For many years, WASPy, elegant Jasmine has been the trophy wife of Hal (Alec Baldwin), a conniving, mega-rich Manhattan financier. Having changed her name from the more prosaic Jeanette many years ago, she’s a svelte, self-absorbed, snobbish Upper East Side socialite who lives on Park Avenue and spends weekends in the Hamptons. But her lavish lifestyle falls apart when she
discovers Hal’s investment banking is not only dishonest but also he’s a habitual philanderer. When he’s sent to prison and the government re-possesses everything, pampered Jasmine has no choice but to pack her monogrammed Vuitton bags and relocate to San Francisco. Moving in with her adopted sister Ginger (Sally Hawkins), a hard-working grocery store clerk/single mother with two
young sons, unhinged Jasmine self-medicates with vodka and tranquilizers. Financially forced into taking a ‘menial’ job as a dentist’s receptionist, humbled-yet-conflicted Jasmine yearns for the affluent life and to become someone ‘substantial’ again. That’s when she meets Dwight (Peter Sarsgaard), a wealthy widower/diplomat with political aspirations.

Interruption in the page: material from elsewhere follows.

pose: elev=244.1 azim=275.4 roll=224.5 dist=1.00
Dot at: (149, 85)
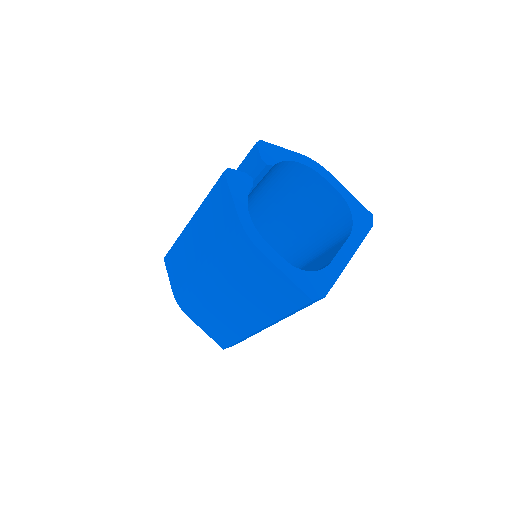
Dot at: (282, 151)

As she gradually slides from grace, luminous Cate Blanchett is masterful, playing her fluttering, delusional, Chanel-clad character with exquisitely fluid precision, while writer/director
Woody Allen adroitly alternates between Jasmine’s memory flashbacks and reality in two distinct timelines. Like “Crimes and Misdemeanors” and “Match Point, the tone eloquently drifts from light
comedy to dark, psychological melodrama. It’s a cleverly adventurous concept, skillfully done, often evoking comparisons with Blanche DuBois in Tennessee Williams’ “Streetcar Named Desire.” Allen’s
casting is superb, including supporting, caricatured turns by Andrew Dice Clay, Michael Stuhlbarg, Louis C.K. and Bobby Cannavale – and the soundtrack features the Richard Rodgers/Lorenz Hart 1934 ballad “Blue Moon.”
On the Granger Movie Gauge of 1 to 10, “Blue Jasmine” is an unsettling, insightful 9. Woody
Allen is 78 years old; this is his 48th film – and one of his best.